THE TASK:
Go line by line through the data below and count those that hold "Keine". Return only the number.
──────────
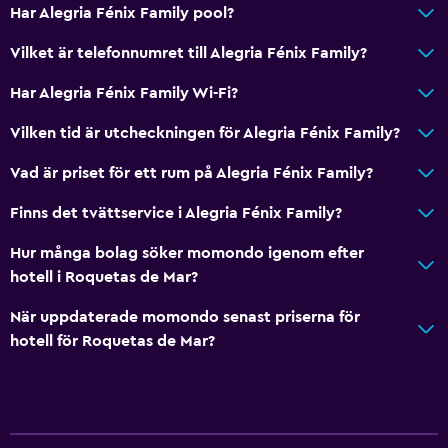
Har Alegria Fénix Family pool?
Spelrum
Golf
Vilket är telefonnumret till Alegria Fénix Family?
Dart
Har Alegria Fénix Family Wi-Fi?
Bingo
Vilken tid är utcheckningen för Alegria Fénix Family?
Kvällsunderhållning
Vad är priset för ett rum på Alegria Fénix Family?
Bordtennis
Biljardbord
Finns det tvättservice i Alegria Fénix Family?
Hur många bolag söker momondo igenom efter
Tillgänglighet och lämplighet
hotell i Roquetas de Mar?
Husdjur får medtagas vid förfrågan. Kostnader kan
När uppdaterade momondo senast priserna för
tillkomma.
hotell för Roquetas de Mar?
Handikappvänligt
Hiss
Rökning förbjuden
Lägre badrumsvask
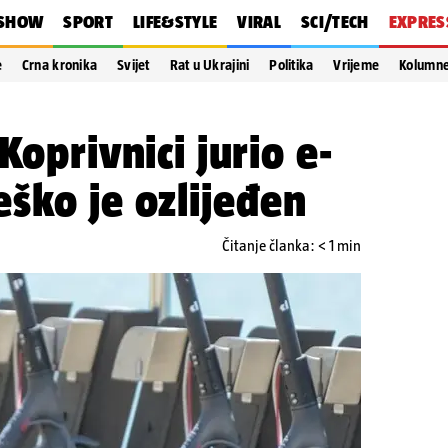
SHOW
SPORT
LIFE&STYLE
VIRAL
SCI/TECH
EXPRES
e
Crna kronika
Svijet
Rat u Ukrajini
Politika
Vrijeme
Kolumn
Koprivnici jurio e-
ško je ozlijeđen
Čitanje članka: < 1 min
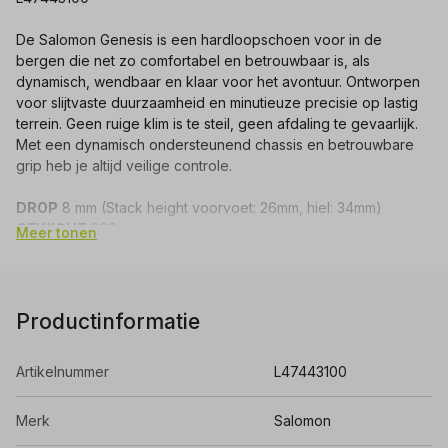
De Salomon Genesis is een hardloopschoen voor in de
bergen die net zo comfortabel en betrouwbaar is, als
dynamisch, wendbaar en klaar voor het avontuur. Ontworpen
voor slijtvaste duurzaamheid en minutieuze precisie op lastig
terrein. Geen ruige klim is te steil, geen afdaling te gevaarlijk.
Met een dynamisch ondersteunend chassis en betrouwbare
grip heb je altijd veilige controle.
DROP
8 mm (Stack height voorvoet: 26mm, hiel: 34mm)
GEWICHT
269 gram
Meer tonen
NOPHOOGTE
4,5 mm
LET OP: UK maatvoering
Productinformatie
Artikelnummer
L47443100
Merk
Salomon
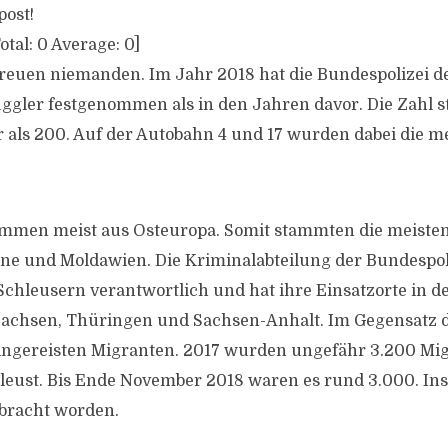
post!
otal:
0
Average:
0
]
reuen niemanden. Im Jahr 2018 hat die Bundespolizei d
ler festgenommen als in den Jahren davor. Die Zahl s
 als 200. Auf der Autobahn 4 und 17 wurden dabei die m
ommen meist aus Osteuropa. Somit stammten die meisten
e und Moldawien. Die Kriminalabteilung der Bundespoliz
hleusern verantwortlich und hat ihre Einsatzorte in d
achsen, Thüringen und Sachsen-Anhalt. Im Gegensatz da
 eingereisten Migranten. 2017 wurden ungefähr 3.200 Mi
leust. Bis Ende November 2018 waren es rund 3.000. In
bracht worden.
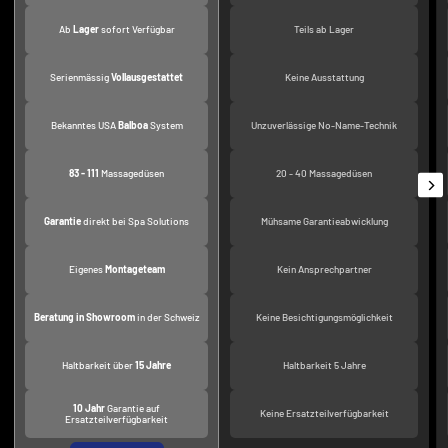
Ab
Lager
sofort Verfügbar
Teils ab Lager
Serienmässig
Vollausgestattet
Keine Ausstattung
Bekanntes USA
Balboa
System
Unzuverlässige No-Name-Technik
83 - 111
Massagedüsen
20 - 40 Massagedüsen
Garantie
direkt bei Spa Solutions
Mühsame Garantieabwicklung
Eigenes
Montageteam
Kein Ansprechpartner
Beratung in Showroom
in der Schweiz
Keine Besichtigungsmöglichkeit
Haltbarkeit über
15 Jahre
Haltbarkeit 5 Jahre
10 Jahr
Garantie auf
Keine Ersatzteilverfügbarkeit
Ersatzteilverfügbarkeit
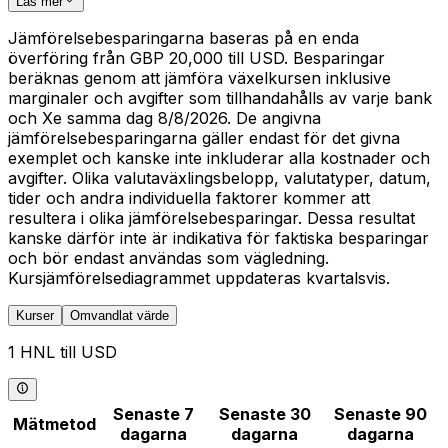
Läs mer
Jämförelsebesparingarna baseras på en enda
överföring från GBP 20,000 till USD. Besparingar
beräknas genom att jämföra växelkursen inklusive
marginaler och avgifter som tillhandahålls av varje bank
och Xe samma dag 8/8/2026. De angivna
jämförelsebesparingarna gäller endast för det givna
exemplet och kanske inte inkluderar alla kostnader och
avgifter. Olika valutaväxlingsbelopp, valutatyper, datum,
tider och andra individuella faktorer kommer att
resultera i olika jämförelsebesparingar. Dessa resultat
kanske därför inte är indikativa för faktiska besparingar
och bör endast användas som vägledning.
Kursjämförelsediagrammet uppdateras kvartalsvis.
Kurser
Omvandlat värde
1 HNL till USD
Senaste 7
Senaste 30
Senaste 90
Mätmetod
dagarna
dagarna
dagarna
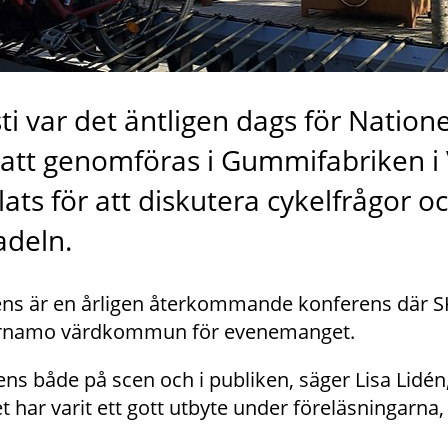
ti var det äntligen dags för Nationel
att genomföras i Gummifabriken i
lats för att diskutera cykelfrågor o
adeln.
ens är en årligen återkommande konferens där SKR
 Värnamo värdkommun för evenemanget.
ns både på scen och i publiken, säger Lisa Lidén,
r varit ett gott utbyte under föreläsningarna, t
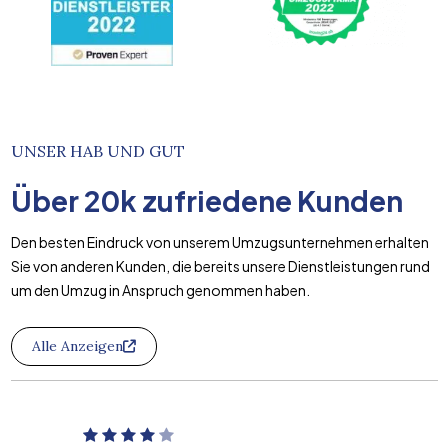
UNSER HAB UND GUT
Über
20k
zufriedene Kunden
Den besten Eindruck von unserem Umzugsunternehmen erhalten
Sie von anderen Kunden, die bereits unsere Dienstleistungen rund
um den Umzug in Anspruch genommen haben.
Alle Anzeigen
──────────
REPLY:
3